The Leicester City of Sanctuary group is most concerned about the situation facing newly arrived asylum seekers as they try to claim asylum.  You can circulate this petition, and send it to your own MPs.

Leicester City of Sanctuary Petition to Damian Green MP, Immigration Minister

We the undersigned are becoming more and more concerned by the increasing difficulties would-be asylum seekers face in registering their claims. First the system of postal registration was scrapped and there was a requirement that all asylum seekers should register in person at either Liverpool or Croydon. Then the Liverpool office closed and everyone had to go to Croydon – this obviously penalised people who arrived in the north of the country. Now we find that it takes longer and longer to get an appointment at Croydon. Three months ago the waiting time was a week – now it is two. People are only seen between 8am and 1pm which is obviously very inconvenient if you have some distance to travel to get there. Phone numbers of the relevant officers are frequently changed increasing the difficulty of making appointments.

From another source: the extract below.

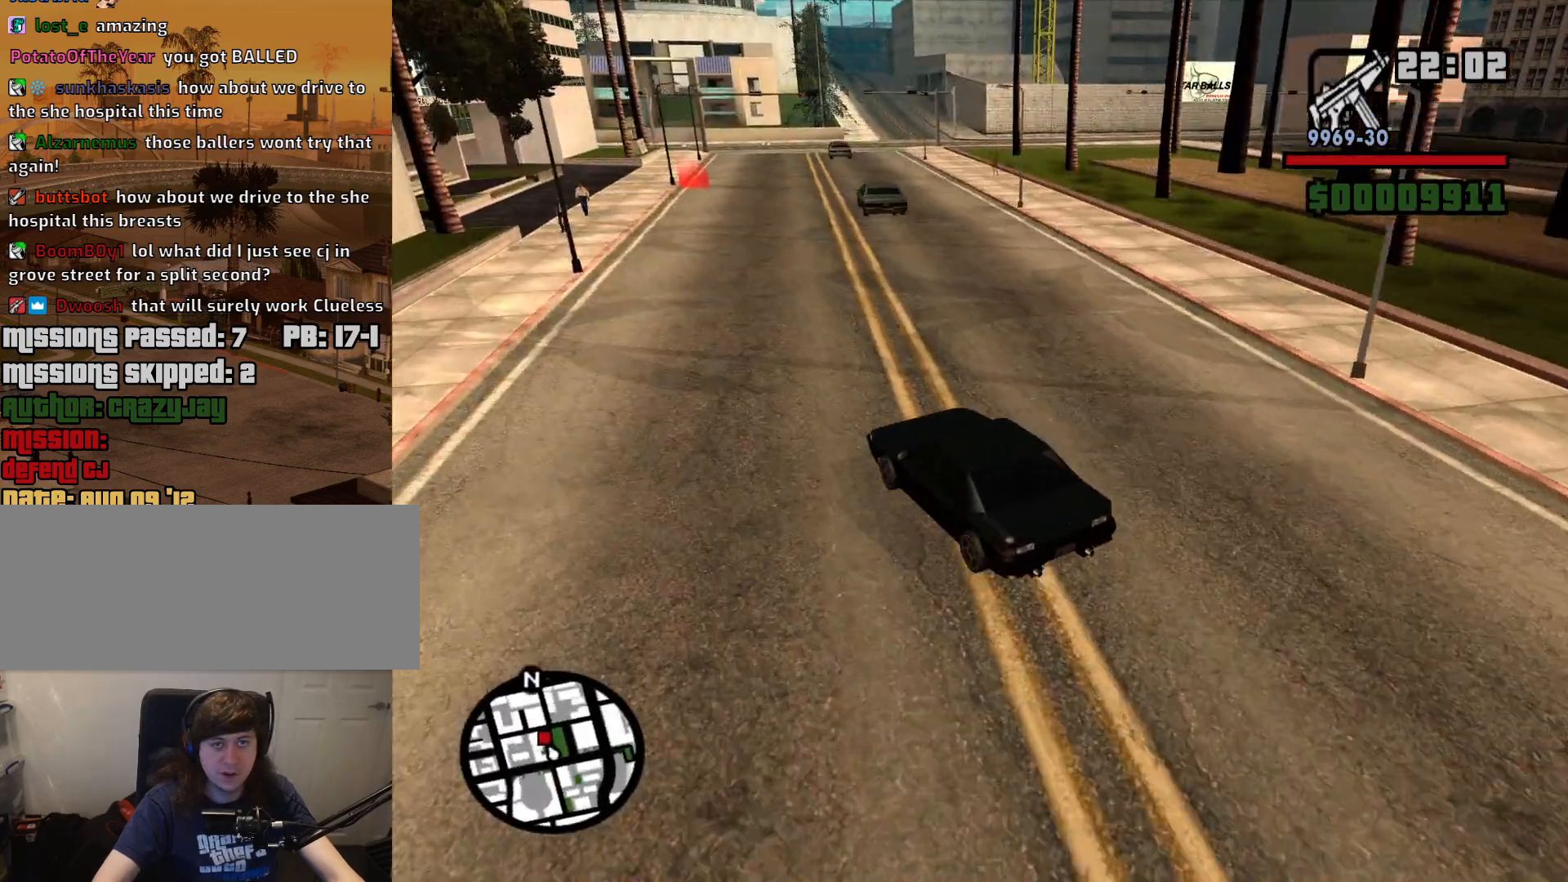
{"keys": [], "mouse": [], "events": [[217, "s", "down"], [317, "d", "down"], [400, "s", "up"], [450, "d", "up"]]}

As a result, vulnerable new arrivals often find themselves destitute for two weeks or more before they can make a claim. New asylum seekers are often confused and disorientated, struggling with a strange language in a strange land and at serious risk of exploitation by unscrupulous people or of ending up in the hands of the police – only the lucky few find their way to charities that will advise and support them.

It seems to us that, along with a culture of disbelief in the validity of most asylum claims, and the misplaced idea that reducing people to destitution will somehow persuade them to go home, there is now a deliberate policy of making it difficult for people to apply for asylum in the first place. This is a shameful state of affairs and tarnishes Britain’s reputation for fairness and justice. It also makes a nonsense of the requirement that people should apply for asylum within 24 hours of arriving in this country. We would urge you to reconsider the way you implement this policy.